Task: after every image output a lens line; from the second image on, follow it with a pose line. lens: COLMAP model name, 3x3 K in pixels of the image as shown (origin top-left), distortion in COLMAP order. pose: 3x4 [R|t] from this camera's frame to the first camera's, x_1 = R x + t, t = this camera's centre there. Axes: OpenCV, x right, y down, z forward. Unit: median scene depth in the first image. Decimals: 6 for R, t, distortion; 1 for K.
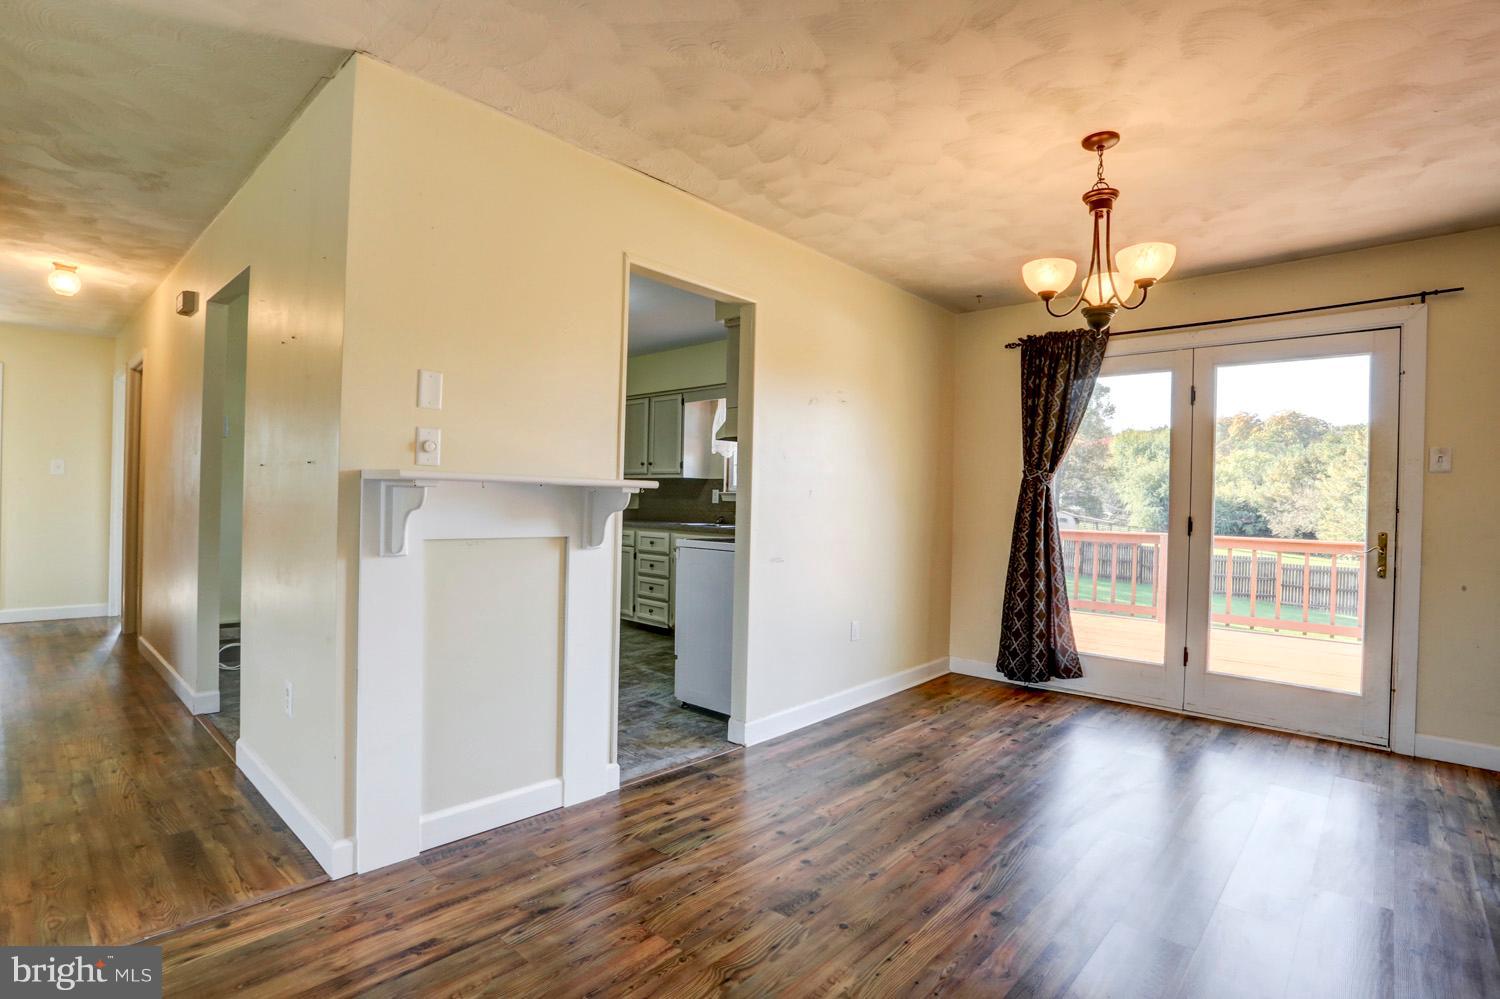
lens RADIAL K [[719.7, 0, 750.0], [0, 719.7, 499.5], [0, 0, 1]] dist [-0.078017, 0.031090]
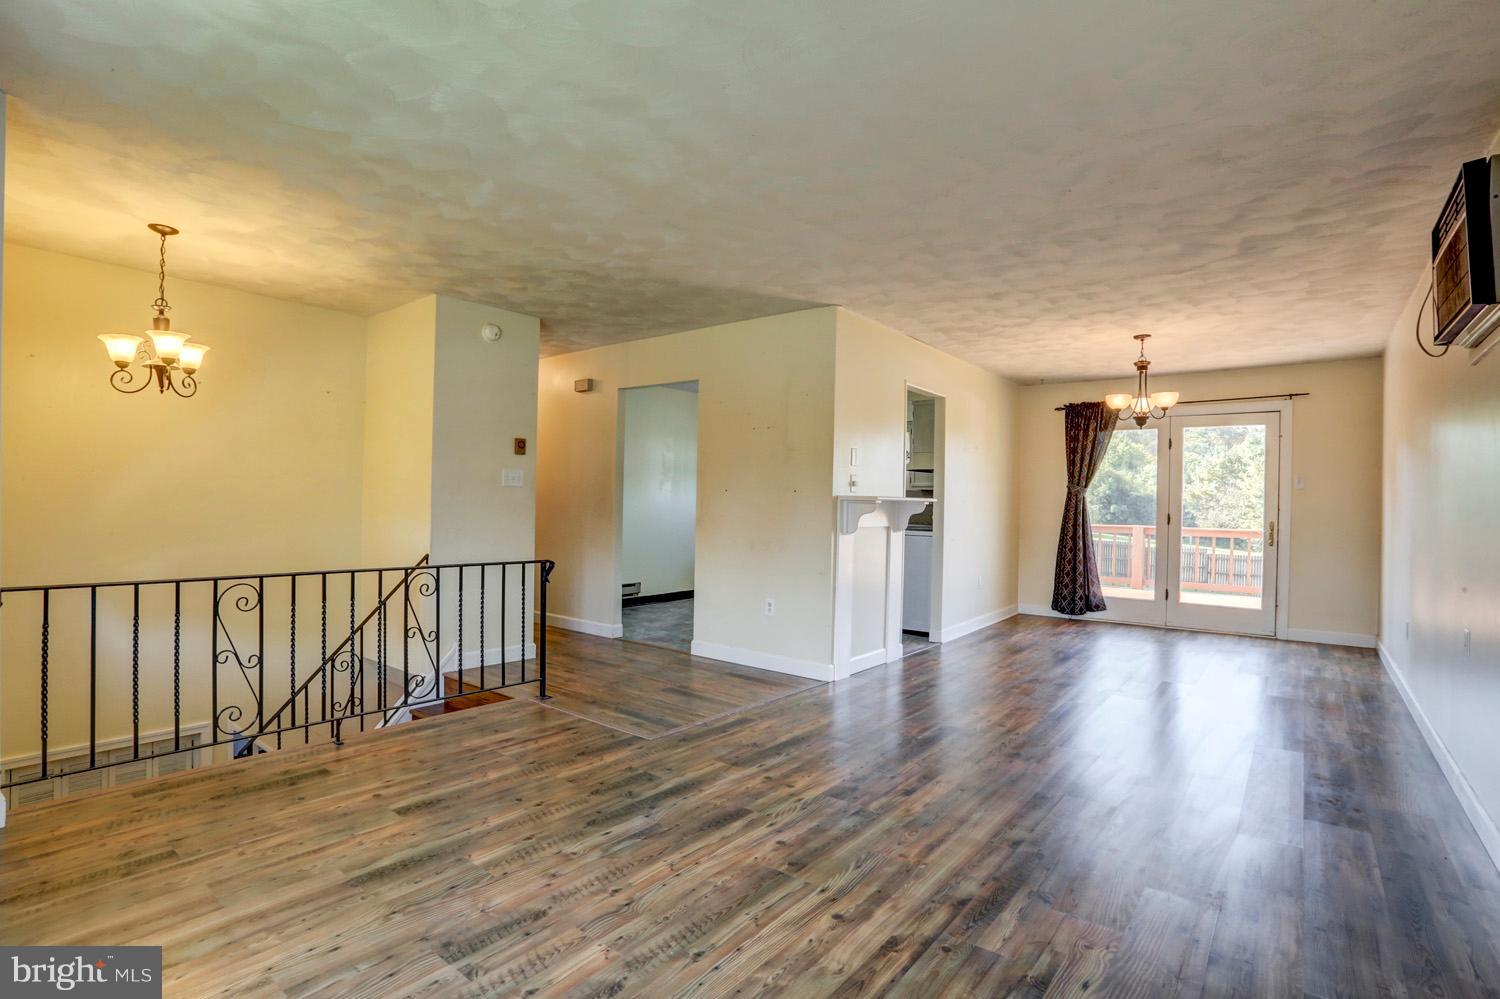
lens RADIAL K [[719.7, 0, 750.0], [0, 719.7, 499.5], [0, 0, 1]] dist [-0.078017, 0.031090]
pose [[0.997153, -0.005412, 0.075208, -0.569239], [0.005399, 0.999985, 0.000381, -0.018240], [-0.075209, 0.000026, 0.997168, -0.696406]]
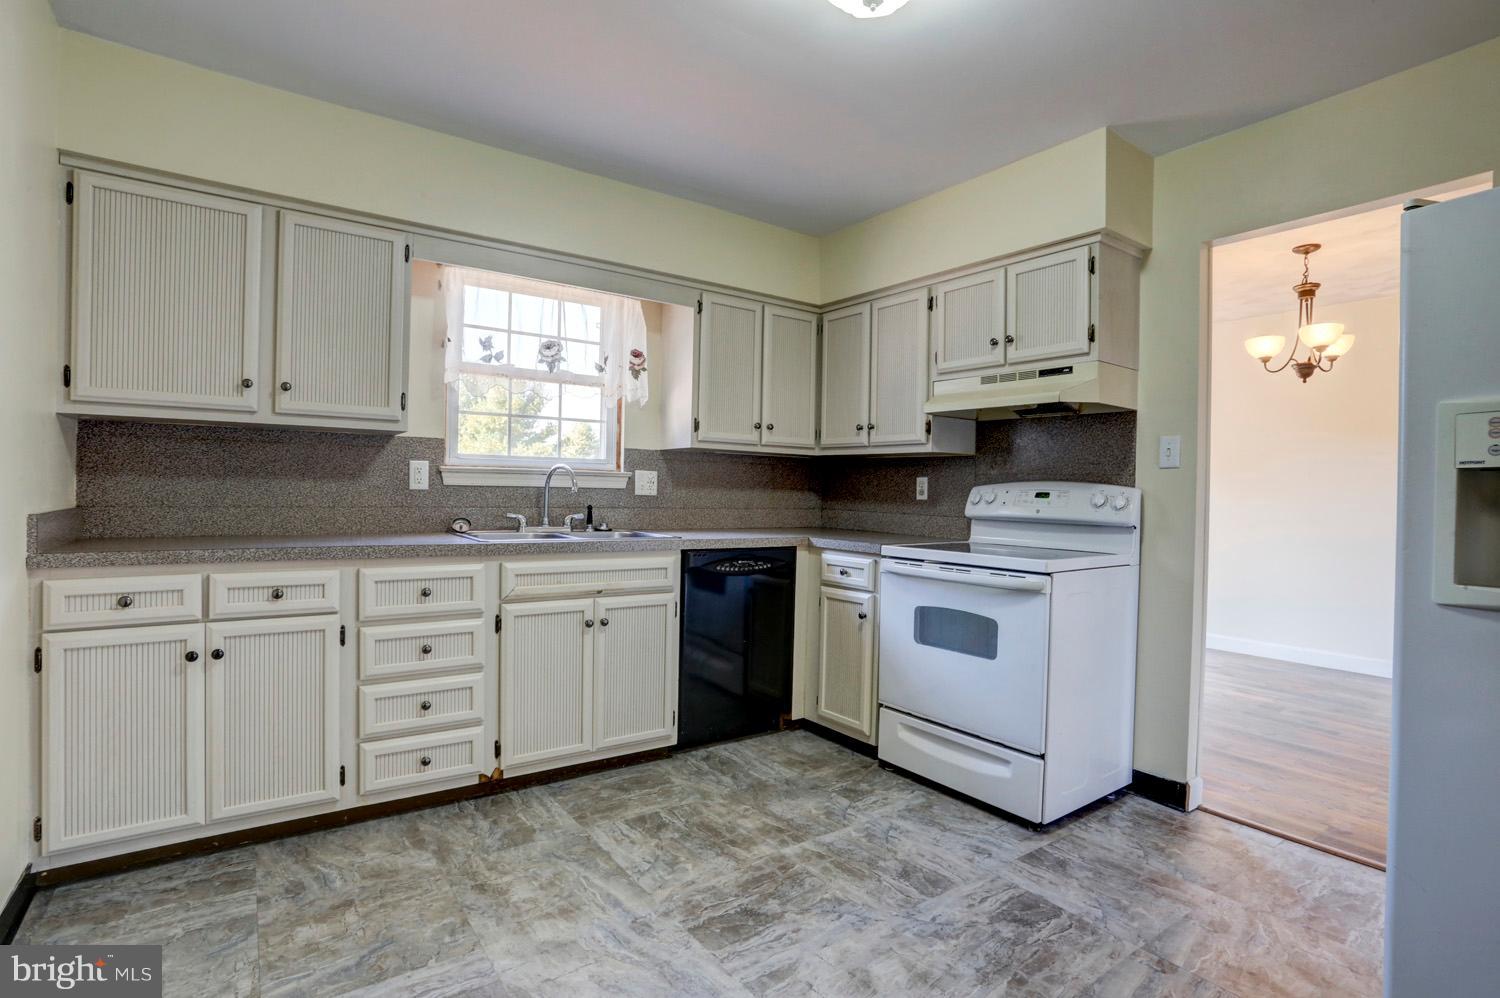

○ ○ ○

** INSTRUÇÕES **
Troque "image" por "frame" em todas as linhas da listagem, sem alterar mais nada. Reproduza as linhas sem incluir as imagens.

** RESPOSTA **
Task: after every frame output a lens line; from the second frame on, follow it with a pose line. lens: COLMAP model name, 3x3 K in pixels of the frame as shown (origin top-left), distortion in COLMAP order. pose: 3x4 [R|t] from this camera's frame to the first camera's, x_1 = R x + t, t = this camera's centre there. Axes: OpenCV, x right, y down, z forward. Unit: median scene depth in the first frame. Decimals: 6 for R, t, distortion; 1 for K.
lens RADIAL K [[719.7, 0, 750.0], [0, 719.7, 499.5], [0, 0, 1]] dist [-0.078017, 0.031090]
lens RADIAL K [[719.7, 0, 750.0], [0, 719.7, 499.5], [0, 0, 1]] dist [-0.078017, 0.031090]
pose [[0.997153, -0.005412, 0.075208, -0.569239], [0.005399, 0.999985, 0.000381, -0.018240], [-0.075209, 0.000026, 0.997168, -0.696406]]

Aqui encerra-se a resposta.